• DESCRIPTION OF THE TASK
In the data that follows, find the line containing "generate-time, it is not"; then quote that line and every line after it, exactly, through the last one.

───

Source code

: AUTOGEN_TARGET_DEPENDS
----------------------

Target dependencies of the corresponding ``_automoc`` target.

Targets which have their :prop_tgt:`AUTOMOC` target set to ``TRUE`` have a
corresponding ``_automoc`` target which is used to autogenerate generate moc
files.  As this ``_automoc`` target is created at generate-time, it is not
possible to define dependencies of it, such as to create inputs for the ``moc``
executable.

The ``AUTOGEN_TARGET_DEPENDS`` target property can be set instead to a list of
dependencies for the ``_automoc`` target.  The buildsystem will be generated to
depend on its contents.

───

• WRITTEN RESPONSE
files.  As this ``_automoc`` target is created at generate-time, it is not
possible to define dependencies of it, such as to create inputs for the ``moc``
executable.

The ``AUTOGEN_TARGET_DEPENDS`` target property can be set instead to a list of
dependencies for the ``_automoc`` target.  The buildsystem will be generated to
depend on its contents.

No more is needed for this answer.